### QUOTED PASSAGE
== Segment start ==

Motorola Triumph
- Brand: Motorola
- Type: Smartphone
- First released: July 20, 2011
- Availability by region: United States - July 20, 2011 (Virgin Mobile)
- Discontinued: March 29, 2013
- Compatible networks: 1900 MHz PCS CDMA EV-DO Rev. A
- Form factor: Slate
- Dimensions: 4.80 in (122 mm) H 2.60 in (66 mm) W 0.39 in (9.9 mm) D
- Weight: 143 g (5.0 oz)
- Operating system: Android 2.2 Froyo
- CPU: 1 GHz Qualcomm MSM8655 Snapdragon
- Memory: 512 MB RAM
- Storage: 1 GB ROM
- Removable storage: microSD (supports up to 32 GB)

== Segment end ==

Collection entries:
== Segment start ==

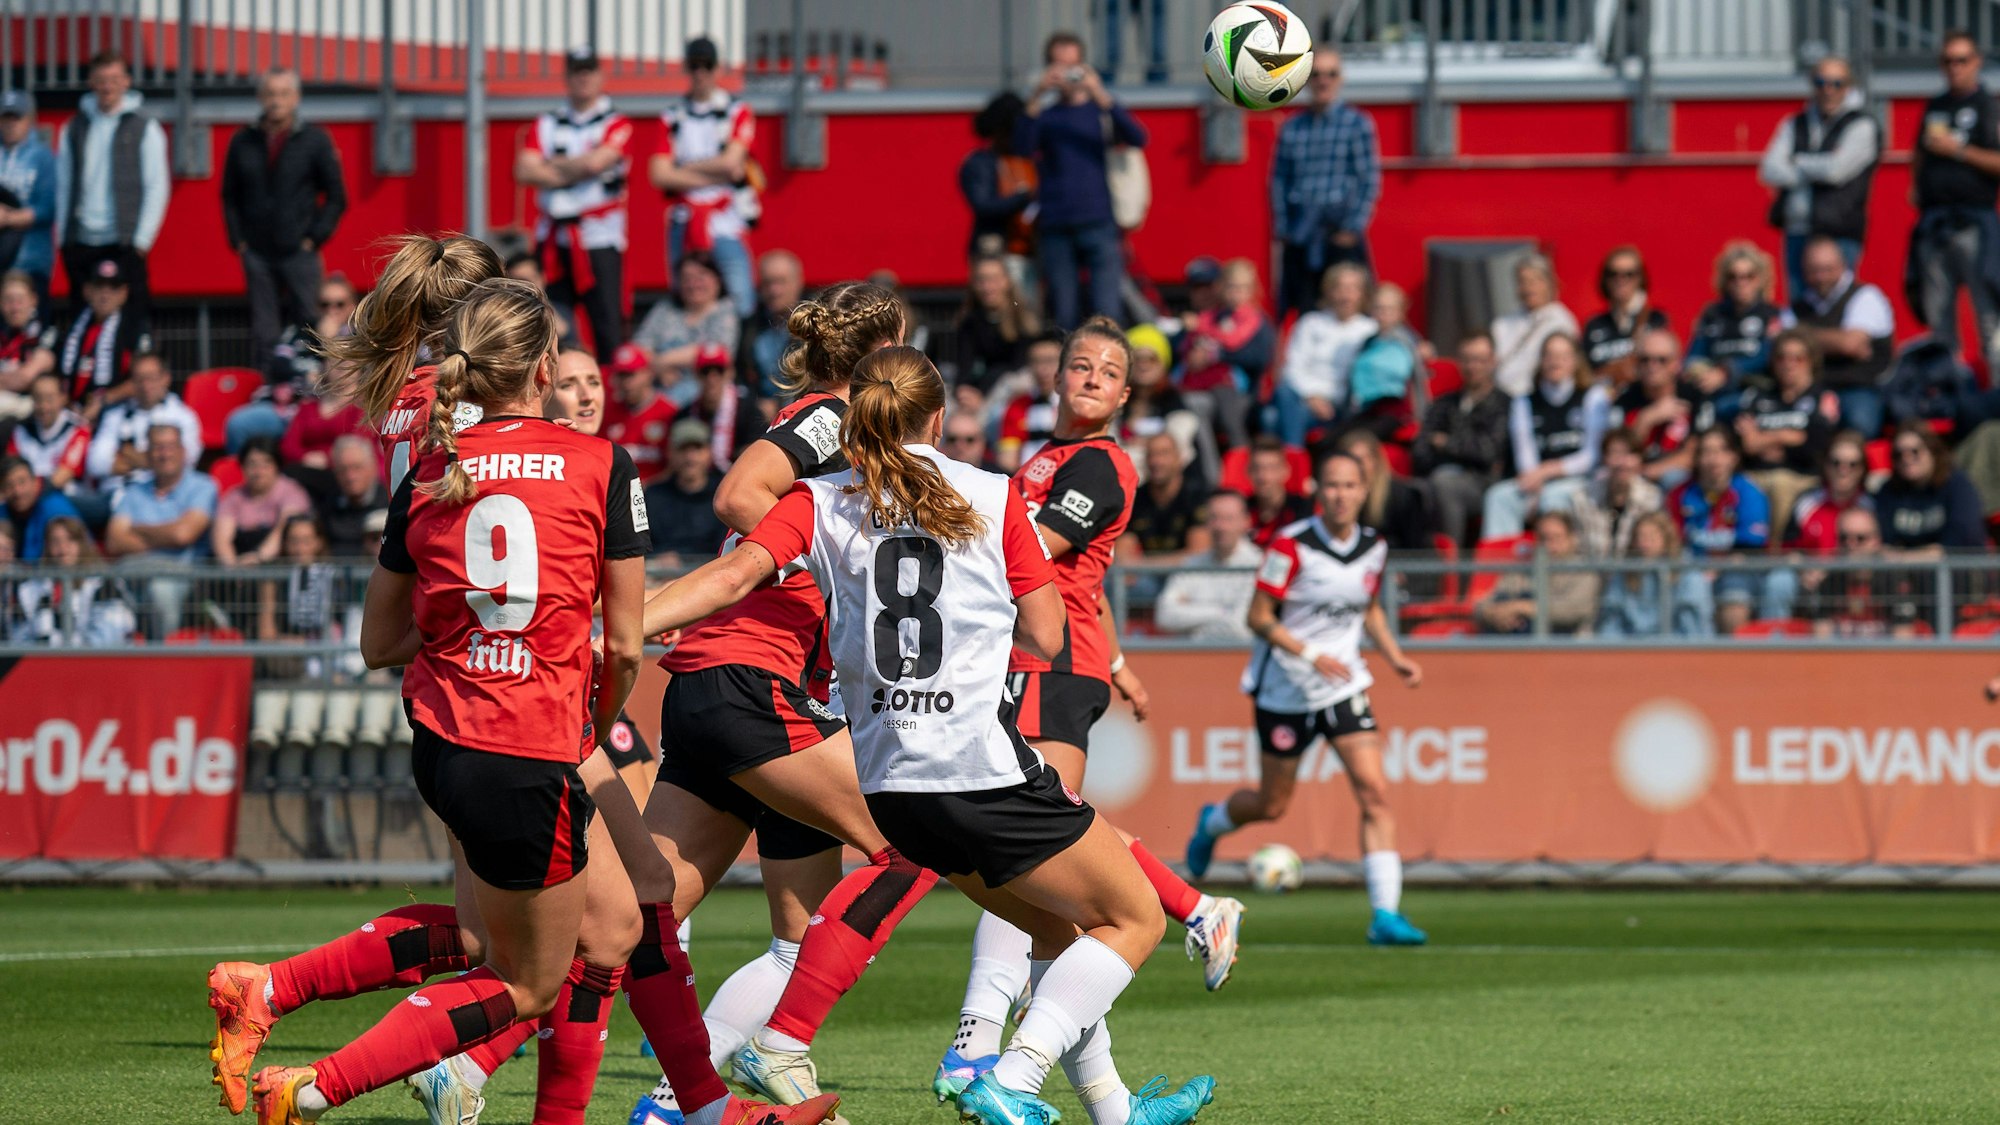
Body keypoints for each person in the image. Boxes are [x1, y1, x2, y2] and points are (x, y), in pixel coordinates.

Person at [641, 344, 1217, 1125]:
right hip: (978, 768)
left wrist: (619, 624)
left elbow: (731, 576)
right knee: (1136, 916)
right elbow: (1047, 637)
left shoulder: (817, 497)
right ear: (939, 417)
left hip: (892, 786)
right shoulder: (992, 492)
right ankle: (1013, 1076)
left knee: (1049, 924)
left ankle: (1114, 1111)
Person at [233, 276, 686, 1125]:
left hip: (444, 742)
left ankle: (288, 1013)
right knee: (528, 983)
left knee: (550, 940)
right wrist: (592, 719)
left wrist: (465, 639)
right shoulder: (600, 461)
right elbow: (624, 643)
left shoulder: (434, 468)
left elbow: (377, 642)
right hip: (532, 746)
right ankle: (310, 1087)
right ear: (545, 368)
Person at [944, 316, 1244, 1089]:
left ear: (1123, 393)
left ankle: (981, 1042)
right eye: (1080, 365)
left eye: (1107, 372)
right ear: (1057, 377)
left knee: (1031, 846)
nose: (1090, 378)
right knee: (1048, 838)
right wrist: (1122, 662)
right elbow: (1091, 583)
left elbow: (1036, 553)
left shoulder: (1101, 466)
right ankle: (1192, 910)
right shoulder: (1045, 458)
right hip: (1042, 656)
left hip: (1048, 663)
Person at [1184, 449, 1426, 946]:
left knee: (1375, 790)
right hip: (1286, 689)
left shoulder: (1374, 547)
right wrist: (1310, 653)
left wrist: (1394, 655)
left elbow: (1371, 609)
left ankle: (1385, 915)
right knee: (1272, 805)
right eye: (1331, 485)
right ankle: (1214, 822)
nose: (1340, 495)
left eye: (1350, 486)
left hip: (1345, 685)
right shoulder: (1290, 546)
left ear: (1364, 491)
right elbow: (1258, 617)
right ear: (1317, 490)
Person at [1018, 30, 1147, 329]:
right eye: (1059, 67)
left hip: (1099, 218)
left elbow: (1138, 137)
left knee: (1107, 312)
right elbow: (1021, 147)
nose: (1067, 75)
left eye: (1073, 66)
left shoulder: (1098, 111)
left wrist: (1099, 92)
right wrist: (1036, 94)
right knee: (1064, 312)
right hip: (1056, 223)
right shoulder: (1046, 115)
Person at [221, 68, 348, 367]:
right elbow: (230, 195)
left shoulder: (314, 139)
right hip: (257, 252)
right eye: (271, 94)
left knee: (312, 320)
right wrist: (238, 240)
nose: (276, 101)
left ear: (295, 98)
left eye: (283, 94)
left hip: (299, 250)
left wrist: (313, 238)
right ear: (260, 97)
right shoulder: (243, 140)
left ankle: (316, 390)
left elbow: (336, 196)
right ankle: (270, 389)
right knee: (264, 328)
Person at [516, 48, 633, 362]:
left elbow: (598, 163)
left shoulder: (615, 121)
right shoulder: (547, 122)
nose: (583, 78)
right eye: (577, 71)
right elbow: (525, 169)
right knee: (550, 320)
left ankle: (610, 392)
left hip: (599, 238)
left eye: (589, 71)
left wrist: (552, 167)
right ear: (566, 77)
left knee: (607, 324)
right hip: (554, 239)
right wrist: (577, 169)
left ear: (600, 76)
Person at [1909, 30, 2000, 375]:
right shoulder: (1937, 105)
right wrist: (1917, 185)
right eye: (1948, 60)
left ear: (1976, 62)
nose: (1954, 68)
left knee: (1989, 315)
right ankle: (1950, 393)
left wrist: (1959, 151)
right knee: (1939, 320)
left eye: (1962, 60)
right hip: (1935, 224)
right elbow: (1919, 152)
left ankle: (1995, 397)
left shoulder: (1987, 106)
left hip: (1975, 223)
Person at [54, 50, 168, 320]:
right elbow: (64, 184)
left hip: (125, 241)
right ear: (91, 82)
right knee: (82, 318)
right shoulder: (73, 128)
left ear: (126, 82)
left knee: (132, 319)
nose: (108, 86)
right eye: (102, 79)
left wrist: (142, 239)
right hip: (81, 241)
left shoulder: (145, 128)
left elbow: (157, 186)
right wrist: (62, 237)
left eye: (114, 79)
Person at [651, 35, 757, 318]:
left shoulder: (736, 110)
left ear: (717, 68)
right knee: (683, 296)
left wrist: (681, 170)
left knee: (741, 297)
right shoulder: (672, 116)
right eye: (695, 65)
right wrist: (716, 172)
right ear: (687, 68)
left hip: (725, 220)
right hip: (685, 219)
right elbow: (659, 174)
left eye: (706, 65)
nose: (700, 72)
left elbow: (733, 161)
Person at [1271, 46, 1380, 318]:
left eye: (1331, 74)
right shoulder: (1292, 126)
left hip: (1339, 233)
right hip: (1301, 234)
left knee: (1355, 310)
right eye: (1316, 74)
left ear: (1340, 79)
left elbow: (1368, 179)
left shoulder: (1357, 123)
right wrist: (1284, 228)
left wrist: (1352, 228)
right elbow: (1278, 181)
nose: (1323, 80)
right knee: (1304, 311)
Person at [1760, 55, 1880, 298]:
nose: (1828, 90)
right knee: (1799, 307)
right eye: (1821, 82)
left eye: (1836, 83)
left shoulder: (1861, 125)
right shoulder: (1796, 123)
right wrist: (1817, 166)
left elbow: (1836, 171)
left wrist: (1798, 160)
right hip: (1797, 229)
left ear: (1848, 86)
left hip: (1838, 232)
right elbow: (1769, 168)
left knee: (1835, 306)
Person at [1482, 333, 1611, 540]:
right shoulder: (1524, 401)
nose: (1555, 362)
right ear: (1541, 360)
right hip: (1537, 481)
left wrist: (1549, 471)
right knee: (1498, 497)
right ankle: (1500, 570)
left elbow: (1592, 456)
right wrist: (1535, 480)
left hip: (1581, 481)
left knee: (1553, 498)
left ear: (1575, 361)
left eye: (1563, 356)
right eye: (1549, 356)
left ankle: (1556, 568)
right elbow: (1524, 450)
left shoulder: (1593, 396)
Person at [1668, 426, 1790, 635]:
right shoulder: (1680, 493)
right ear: (1697, 458)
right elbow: (1672, 541)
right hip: (1692, 569)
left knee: (1734, 599)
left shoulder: (1749, 492)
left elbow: (1751, 545)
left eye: (1721, 451)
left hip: (1738, 568)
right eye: (1706, 451)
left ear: (1733, 457)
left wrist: (1718, 568)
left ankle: (1735, 665)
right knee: (1693, 584)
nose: (1713, 459)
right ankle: (1697, 658)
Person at [103, 423, 215, 634]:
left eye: (170, 446)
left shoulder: (203, 486)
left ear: (183, 451)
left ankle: (161, 659)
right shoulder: (134, 490)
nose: (164, 454)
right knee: (103, 592)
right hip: (131, 571)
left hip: (179, 573)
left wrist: (137, 529)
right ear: (148, 454)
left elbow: (183, 535)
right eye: (157, 447)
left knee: (160, 590)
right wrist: (166, 535)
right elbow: (115, 541)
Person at [1783, 235, 1895, 438]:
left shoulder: (1866, 296)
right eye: (1814, 270)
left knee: (1860, 423)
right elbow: (1782, 343)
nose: (1821, 277)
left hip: (1859, 389)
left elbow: (1850, 344)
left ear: (1843, 265)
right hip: (1813, 389)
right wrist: (1837, 340)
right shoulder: (1798, 307)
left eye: (1827, 269)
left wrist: (1802, 338)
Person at [1736, 329, 1838, 541]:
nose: (1788, 364)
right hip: (1755, 474)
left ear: (1811, 361)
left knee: (1780, 484)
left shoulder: (1823, 397)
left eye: (1798, 358)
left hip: (1802, 478)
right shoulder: (1756, 396)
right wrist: (1789, 437)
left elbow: (1815, 446)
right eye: (1782, 357)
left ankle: (1775, 557)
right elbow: (1746, 445)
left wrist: (1766, 439)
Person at [1414, 333, 1509, 546]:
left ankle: (1450, 567)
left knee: (1444, 484)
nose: (1472, 366)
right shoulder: (1443, 404)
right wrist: (1460, 450)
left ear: (1493, 361)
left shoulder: (1505, 405)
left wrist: (1446, 443)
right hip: (1438, 477)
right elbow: (1420, 452)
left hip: (1486, 484)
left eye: (1480, 360)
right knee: (1412, 490)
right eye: (1466, 359)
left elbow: (1488, 453)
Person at [1276, 263, 1375, 447]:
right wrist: (1312, 396)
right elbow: (1292, 368)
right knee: (1283, 395)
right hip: (1303, 398)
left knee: (1271, 419)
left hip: (1341, 404)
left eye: (1352, 288)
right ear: (1329, 291)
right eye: (1340, 288)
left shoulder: (1369, 329)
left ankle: (1292, 462)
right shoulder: (1310, 323)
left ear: (1362, 294)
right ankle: (1293, 459)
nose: (1345, 295)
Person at [39, 255, 150, 420]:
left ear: (124, 293)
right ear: (87, 290)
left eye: (113, 288)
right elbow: (54, 373)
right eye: (99, 287)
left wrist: (104, 400)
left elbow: (145, 379)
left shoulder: (133, 329)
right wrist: (65, 403)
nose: (105, 295)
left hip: (116, 413)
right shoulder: (71, 325)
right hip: (68, 412)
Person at [1796, 507, 1923, 637]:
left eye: (1860, 538)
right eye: (1844, 538)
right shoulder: (1828, 580)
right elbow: (1821, 640)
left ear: (1876, 541)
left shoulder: (1894, 579)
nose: (1851, 544)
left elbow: (1903, 641)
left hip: (1885, 655)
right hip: (1840, 655)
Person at [10, 513, 135, 645]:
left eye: (70, 540)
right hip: (41, 663)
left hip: (97, 662)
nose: (63, 548)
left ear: (82, 544)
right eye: (55, 541)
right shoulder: (30, 589)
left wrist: (63, 648)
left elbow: (108, 636)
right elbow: (19, 639)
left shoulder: (105, 584)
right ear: (46, 547)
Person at [1153, 491, 1263, 640]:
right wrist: (1222, 612)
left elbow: (1240, 628)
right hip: (1194, 660)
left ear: (1246, 522)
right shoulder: (1191, 564)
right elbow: (1164, 615)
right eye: (1214, 518)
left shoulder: (1258, 564)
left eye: (1229, 519)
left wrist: (1190, 629)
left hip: (1241, 659)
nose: (1221, 527)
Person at [84, 350, 199, 490]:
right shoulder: (115, 415)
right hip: (114, 493)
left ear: (166, 378)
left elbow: (187, 461)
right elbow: (94, 463)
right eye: (139, 379)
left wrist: (134, 458)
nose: (146, 386)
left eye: (151, 378)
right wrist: (153, 461)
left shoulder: (183, 417)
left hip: (160, 495)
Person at [1474, 509, 1601, 635]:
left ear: (1571, 539)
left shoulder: (1583, 572)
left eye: (1556, 537)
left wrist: (1523, 607)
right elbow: (1482, 605)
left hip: (1564, 646)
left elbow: (1574, 611)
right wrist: (1493, 614)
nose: (1549, 545)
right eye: (1543, 538)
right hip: (1515, 645)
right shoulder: (1522, 570)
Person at [632, 251, 740, 397]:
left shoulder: (725, 310)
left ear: (717, 279)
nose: (693, 284)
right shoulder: (665, 309)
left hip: (704, 394)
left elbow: (715, 352)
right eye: (687, 278)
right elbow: (639, 347)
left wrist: (662, 361)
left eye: (701, 276)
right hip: (661, 389)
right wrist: (659, 370)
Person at [1873, 419, 1986, 554]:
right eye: (1899, 454)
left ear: (1932, 451)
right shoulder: (1888, 491)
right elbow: (1885, 544)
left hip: (1953, 572)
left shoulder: (1957, 485)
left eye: (1914, 452)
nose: (1906, 459)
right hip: (1902, 574)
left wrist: (1907, 558)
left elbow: (1961, 541)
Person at [1595, 509, 1712, 637]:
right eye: (1640, 536)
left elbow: (1693, 629)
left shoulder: (1688, 574)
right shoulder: (1623, 574)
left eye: (1652, 536)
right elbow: (1612, 621)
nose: (1644, 543)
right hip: (1630, 650)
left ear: (1667, 538)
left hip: (1675, 650)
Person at [959, 92, 1037, 280]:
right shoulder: (980, 163)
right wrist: (1023, 197)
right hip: (996, 249)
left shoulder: (1025, 161)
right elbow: (983, 204)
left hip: (1027, 249)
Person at [1562, 427, 1664, 560]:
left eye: (1630, 454)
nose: (1622, 463)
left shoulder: (1652, 498)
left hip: (1633, 576)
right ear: (1605, 458)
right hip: (1591, 574)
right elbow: (1577, 550)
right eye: (1615, 453)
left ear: (1640, 459)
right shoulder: (1583, 497)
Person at [1688, 241, 1783, 383]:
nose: (1741, 282)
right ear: (1725, 281)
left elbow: (1768, 355)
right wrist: (1698, 370)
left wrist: (1727, 372)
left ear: (1760, 279)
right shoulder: (1712, 315)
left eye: (1748, 276)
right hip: (1712, 387)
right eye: (1733, 276)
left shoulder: (1773, 315)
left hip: (1756, 390)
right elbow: (1694, 355)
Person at [211, 436, 312, 567]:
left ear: (277, 466)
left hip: (277, 566)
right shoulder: (234, 496)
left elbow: (282, 532)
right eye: (252, 464)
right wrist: (233, 570)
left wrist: (257, 559)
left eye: (266, 463)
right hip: (240, 568)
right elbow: (222, 539)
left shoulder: (292, 492)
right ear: (242, 467)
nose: (258, 471)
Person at [1613, 327, 1696, 484]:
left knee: (1673, 478)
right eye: (1645, 359)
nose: (1652, 366)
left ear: (1676, 364)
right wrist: (1646, 419)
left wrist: (1653, 471)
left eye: (1662, 360)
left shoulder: (1693, 395)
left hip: (1674, 479)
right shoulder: (1625, 398)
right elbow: (1618, 454)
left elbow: (1696, 453)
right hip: (1632, 478)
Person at [1491, 255, 1581, 399]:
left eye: (1535, 280)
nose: (1528, 287)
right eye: (1523, 281)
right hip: (1501, 397)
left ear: (1549, 283)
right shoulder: (1502, 324)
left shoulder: (1561, 321)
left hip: (1538, 399)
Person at [954, 254, 1042, 399]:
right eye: (981, 280)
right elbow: (964, 365)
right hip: (977, 391)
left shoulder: (1022, 320)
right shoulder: (969, 322)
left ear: (1007, 281)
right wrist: (963, 389)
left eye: (993, 279)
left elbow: (1017, 368)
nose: (987, 287)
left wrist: (982, 393)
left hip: (1011, 388)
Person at [1344, 281, 1425, 436]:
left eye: (1389, 309)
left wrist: (1421, 416)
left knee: (1354, 440)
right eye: (1379, 308)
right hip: (1366, 409)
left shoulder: (1406, 340)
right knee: (1328, 440)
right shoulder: (1368, 342)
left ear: (1401, 312)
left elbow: (1417, 382)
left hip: (1394, 411)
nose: (1383, 314)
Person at [1581, 246, 1670, 386]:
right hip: (1604, 401)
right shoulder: (1594, 325)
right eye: (1613, 274)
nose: (1620, 280)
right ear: (1605, 279)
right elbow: (1583, 374)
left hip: (1639, 401)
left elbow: (1667, 368)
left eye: (1629, 274)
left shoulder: (1656, 319)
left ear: (1640, 278)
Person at [1335, 428, 1434, 551]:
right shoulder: (1335, 498)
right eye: (1351, 460)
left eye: (1362, 460)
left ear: (1376, 461)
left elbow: (1416, 549)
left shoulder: (1403, 497)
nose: (1357, 466)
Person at [643, 418, 726, 563]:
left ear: (709, 452)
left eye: (697, 449)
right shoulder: (653, 495)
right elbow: (642, 545)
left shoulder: (724, 495)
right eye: (682, 449)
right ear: (670, 452)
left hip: (712, 576)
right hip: (658, 576)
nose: (690, 458)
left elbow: (726, 547)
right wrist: (658, 559)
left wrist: (682, 558)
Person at [1119, 431, 1211, 561]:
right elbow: (1123, 555)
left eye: (1164, 453)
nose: (1156, 461)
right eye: (1151, 455)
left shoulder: (1196, 495)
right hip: (1146, 577)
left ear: (1179, 458)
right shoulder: (1136, 498)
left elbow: (1198, 555)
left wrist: (1143, 565)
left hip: (1189, 577)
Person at [0, 91, 57, 298]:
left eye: (17, 117)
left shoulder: (43, 157)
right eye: (6, 118)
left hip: (31, 259)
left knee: (33, 327)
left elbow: (49, 208)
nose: (11, 124)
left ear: (30, 120)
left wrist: (7, 218)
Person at [601, 341, 679, 483]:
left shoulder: (668, 412)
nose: (625, 382)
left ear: (648, 373)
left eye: (630, 375)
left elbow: (676, 465)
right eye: (621, 375)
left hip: (656, 494)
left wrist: (649, 488)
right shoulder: (606, 413)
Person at [1785, 430, 1874, 553]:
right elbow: (1787, 550)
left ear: (1863, 469)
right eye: (1836, 463)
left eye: (1853, 464)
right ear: (1825, 465)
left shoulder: (1873, 506)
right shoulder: (1806, 502)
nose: (1843, 470)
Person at [684, 343, 764, 471]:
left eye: (719, 370)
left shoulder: (748, 410)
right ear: (696, 375)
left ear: (730, 373)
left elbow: (758, 454)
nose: (711, 378)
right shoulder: (686, 414)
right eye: (705, 371)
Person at [8, 371, 90, 492]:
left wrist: (27, 493)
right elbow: (11, 471)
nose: (44, 406)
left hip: (63, 497)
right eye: (38, 399)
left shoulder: (78, 429)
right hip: (24, 497)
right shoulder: (20, 430)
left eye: (49, 399)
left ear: (63, 398)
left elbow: (62, 476)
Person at [995, 330, 1065, 472]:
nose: (1042, 369)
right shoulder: (1017, 406)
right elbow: (1007, 460)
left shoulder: (1073, 404)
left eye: (1050, 361)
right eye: (1036, 361)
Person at [741, 248, 805, 400]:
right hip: (759, 412)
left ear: (798, 282)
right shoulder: (749, 327)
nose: (774, 290)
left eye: (781, 282)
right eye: (768, 283)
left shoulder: (814, 327)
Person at [317, 434, 388, 558]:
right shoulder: (328, 507)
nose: (350, 477)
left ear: (373, 467)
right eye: (343, 470)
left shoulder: (391, 504)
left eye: (357, 468)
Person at [2, 453, 82, 561]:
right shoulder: (4, 511)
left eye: (22, 482)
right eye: (9, 485)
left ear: (35, 482)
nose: (17, 492)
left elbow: (80, 557)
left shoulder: (55, 509)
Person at [1246, 435, 1313, 546]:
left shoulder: (1304, 509)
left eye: (1272, 468)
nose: (1264, 477)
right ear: (1248, 472)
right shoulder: (1241, 510)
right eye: (1257, 468)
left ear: (1286, 471)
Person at [0, 270, 48, 396]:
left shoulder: (46, 334)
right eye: (8, 300)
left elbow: (23, 380)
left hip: (31, 405)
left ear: (33, 300)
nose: (15, 307)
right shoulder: (3, 334)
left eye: (20, 300)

== Segment end ==

### ACTIVITY
According to the Motorola Triumph specs, what operating system does the phone run?

### REPLY
Android 2.2 Froyo